While it’s beyond the scope of this document, I’d be remiss if I didn’t mention the ultimate technique for getting data into a buffer fast: Generating it on the GPU! Specifically, WebGPU’s compute shaders are an excellent tool for populating buffers efficiently. Doing so has the massive upside of not requiring any staging buffers and thus avoiding the need for copies. But, of course, GPU-side buffer generation only really works if your data can be completely algorithmically computed and doesn’t apply to things like models loaded from a file.

Real world example

If you want to see these techniques (and a few others) at work in the real world, you should check out my WebGPU Metaballs demo. Use the “metaballMethod” drop-down to select the buffer population method to use, though don’t expect to see much performance difference between them (with the exception of the compute shader method.) You can also see the code for each of the techniques, with comments explaining each. It also details a couple more patterns not covered here, primarily because the circumstances in which they’d be the most efficient path are pretty rare.

Further reading

If you want to learn more about the mechanics of buffer use, I’d recommend looking through the WebGPU Explainer and relevant bits of the WebGPU spec. The spec, in particular, isn’t exactly what I’d call “light reading” but it describes the expected behavior of WebGPU buffers in great detail.

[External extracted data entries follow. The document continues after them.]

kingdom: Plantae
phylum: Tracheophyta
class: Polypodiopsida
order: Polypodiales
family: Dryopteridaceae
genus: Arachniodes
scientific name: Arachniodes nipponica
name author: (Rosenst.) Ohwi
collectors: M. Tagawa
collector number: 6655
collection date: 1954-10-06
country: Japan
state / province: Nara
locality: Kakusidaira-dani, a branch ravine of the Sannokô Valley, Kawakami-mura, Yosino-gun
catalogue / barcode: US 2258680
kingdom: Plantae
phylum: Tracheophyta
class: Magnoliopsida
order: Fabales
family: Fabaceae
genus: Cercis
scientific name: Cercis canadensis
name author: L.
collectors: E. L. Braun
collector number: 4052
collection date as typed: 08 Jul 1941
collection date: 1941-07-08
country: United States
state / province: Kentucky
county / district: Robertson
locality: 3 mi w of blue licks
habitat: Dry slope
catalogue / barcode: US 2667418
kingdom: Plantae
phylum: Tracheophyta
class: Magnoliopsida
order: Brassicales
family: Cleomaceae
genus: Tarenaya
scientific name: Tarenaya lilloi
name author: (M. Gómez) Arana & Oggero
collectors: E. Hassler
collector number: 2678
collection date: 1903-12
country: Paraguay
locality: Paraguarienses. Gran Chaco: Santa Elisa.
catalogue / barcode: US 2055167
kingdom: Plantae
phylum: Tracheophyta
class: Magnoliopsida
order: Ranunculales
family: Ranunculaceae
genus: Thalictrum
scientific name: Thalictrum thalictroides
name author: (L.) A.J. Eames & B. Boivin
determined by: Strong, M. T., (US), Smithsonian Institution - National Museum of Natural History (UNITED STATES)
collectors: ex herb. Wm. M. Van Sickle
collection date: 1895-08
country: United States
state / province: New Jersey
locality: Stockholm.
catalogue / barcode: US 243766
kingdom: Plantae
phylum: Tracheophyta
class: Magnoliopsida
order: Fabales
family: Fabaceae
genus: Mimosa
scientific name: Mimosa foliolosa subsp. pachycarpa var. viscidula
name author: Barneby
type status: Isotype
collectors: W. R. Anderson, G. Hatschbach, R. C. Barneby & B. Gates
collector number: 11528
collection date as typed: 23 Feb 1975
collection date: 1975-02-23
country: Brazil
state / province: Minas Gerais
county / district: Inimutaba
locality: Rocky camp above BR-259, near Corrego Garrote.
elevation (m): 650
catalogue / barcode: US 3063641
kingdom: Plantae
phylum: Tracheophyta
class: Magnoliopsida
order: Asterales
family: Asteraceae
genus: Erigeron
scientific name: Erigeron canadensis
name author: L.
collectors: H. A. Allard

Have fun, and make cool stuff!

The variety of patterns that can be used to get data onto the GPU can make this area of WebGPU feel confusing and possibly a bit intimidating, but it doesn’t have to be! The number one thing to keep in mind is that this flexibility exists to offer high end, professional apps a way to tightly control their performance. For the average WebGPU developer you can and should start off by using the easiest approaches: calling writeBuffer() to update buffers and maybe using mappedAtCreation for buffers that only need to be set once. These aren’t “dumbed down” helper functions! They’re the recommended, high performance route that just so happens to also be the simplest to write. Only try to get fancier if you see that writing to buffers is a bottleneck for your application and you can identify an alternative technique that works well for your use case.

Good luck on whatever projects are ahead of you, I can’t wait to see what the spectacularly creative web community builds!